第3話
『ウォータースライム、エリクシアをドロップ』
この話題が広がり、ウォータースライム出現区域に適正レベル外の探索者に入滞在規制が掛かってから一月、夏休み前にせめて討伐ボーナスをと意気込んで今日も俺はウォータースライムを倒す。
長期休みになると中学生のダンジョン探索が解禁される為に人が多くなり、ウォータースライムとの遭遇率が減る上に、優先されるのは中学生のレベルアップである、本来であればどうと言うこともなく、初々しい探索者の卵達を応援する時期だ。
勿論俺も応援する気持ちはある、だからこそ夏休みに俺は地元のダンジョンから離れなければならない、中学校が無い地域の初級ダンジョンを求めて今はセンターに問い合わせ中である、中学生が潜らない初級ダンジョンを。
「装備を整えて二層目に……って普通ならなるんだろうけど、レベル規制でそれも出来ねぇしなぁ……」
全てのダンジョンにはセンターが設置したゲートを潜って入場するのだが、そのゲートを開くためには探索免許証を翳す必要がある、その際にレベルをチェックされ、レベルが達していないと開かない。
初級ダンジョンにはこれが二層目に続く階段前にも設置されており、このゲートを開くにはレベル2でなければいけないのだ、これはキツイですよ俺には。
これのせいもあり、スキルのせいもあり、俺はソロを余儀なくされている、パーティーを組んだとしても、このゲートを越えられない以上どうしようもないのだ、キセルなど出来ないし。
「せめて経験値減少値がもうちょいゆるけりゃなぁ……」
経験値が1/100であっても、今ごろレベルは3にはなっている筈だった、今で経験値は1、レベル2になるには経験値が3は必要、3にはそこから更に5必要なのである。
普通なら辞めてしまうのだろうが、アイテムドロップ率100%というのが俺を探索者として繋ぎ止める、気合い入れれば日当ニ~三万に届くのだから辞める必要は一切無い、ウォータースライム様々です。
「でも……早く二層目に行きたいなぁ……」
現れたウォータースライムを叩き潰すと同時にため息も零れる、と同時に聞き慣れた討伐ボーナス獲得のアナウンスが脳内に。
「……はは……マジか……!」
ステータス画面を開いて見れば、なんとボーナスで貰ったSPが2に増えていた、これは大きい、大き過ぎる。
スキルレベルを3にするのに必要なSPも5であることを思えば後二百匹狩れば良いと言うのは、俺にとっては進化と言っても差し支えない。

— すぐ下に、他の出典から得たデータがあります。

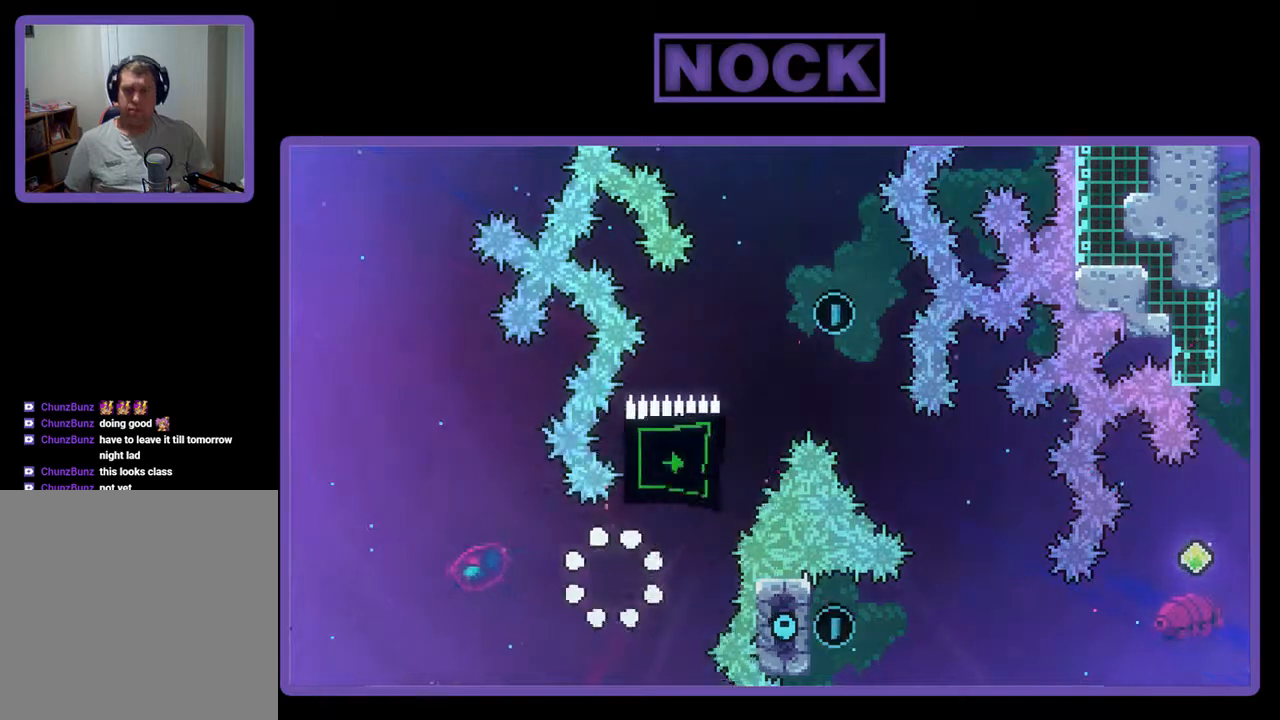
{"buttons": [], "events": []}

センターに戻ってもにっこにこの俺を見て、職員を始め他の顔見知りの探索者からも怪訝な目で見られたのは、必要経費とも言えるだろう。
夏休みに入って、センターに紹介して貰えたダンジョンに行こうかと思っていたが、両親と妹に先ずは家族サービスしろと言われればせざるを得ない、それだけの稼ぎがあるのも確かだし。
「兄ちゃん、準備出来たよ!」
そのサービスとは中学生になった妹……坂咲優実のレベルアップ手伝いや、外食、旅行と多岐にわたる。
「三匹もウォータースライムを倒せばレベルは上がるから、さくっとやってしまおうか」
今日は取り敢えず妹のレベルアップに付き合う事となった、しかし俺が付き添えるのはセンターだけである、俺のスキルについては説明済みなので、どうにか納得して貰った。
また妹はレベルアップ後どうするのか決めてはいないそうだが、まあ潜るのであれば友人達と潜る事になるだろう、それが必然だ。
監督者が居なければレベル1の中学生は一層目に潜る事が出来ないが、そこは俺が事前にセンター職員に依頼している。
「お待たせしました」
ダンジョン入り口前で声を掛けてきたのは、依頼していたセンター職員が寄越した人材、つまりはその日その時偶々センターに居た女性探索者。
「いえいえ、こちらこそすみません、ほら優実」
「あ、初めまして、坂咲優実です今日はお願いします」
「初めまして、今野瞳子です」
「重ね重ねすみません、今野さん」
事情を説明しようかと思ったが、相手は俺の事を知っていた様で、この後は任せて欲しいと心強く言ってくれた、そこから幾らか優実と言葉を交わし、二人はゲートを潜って行ったのだった。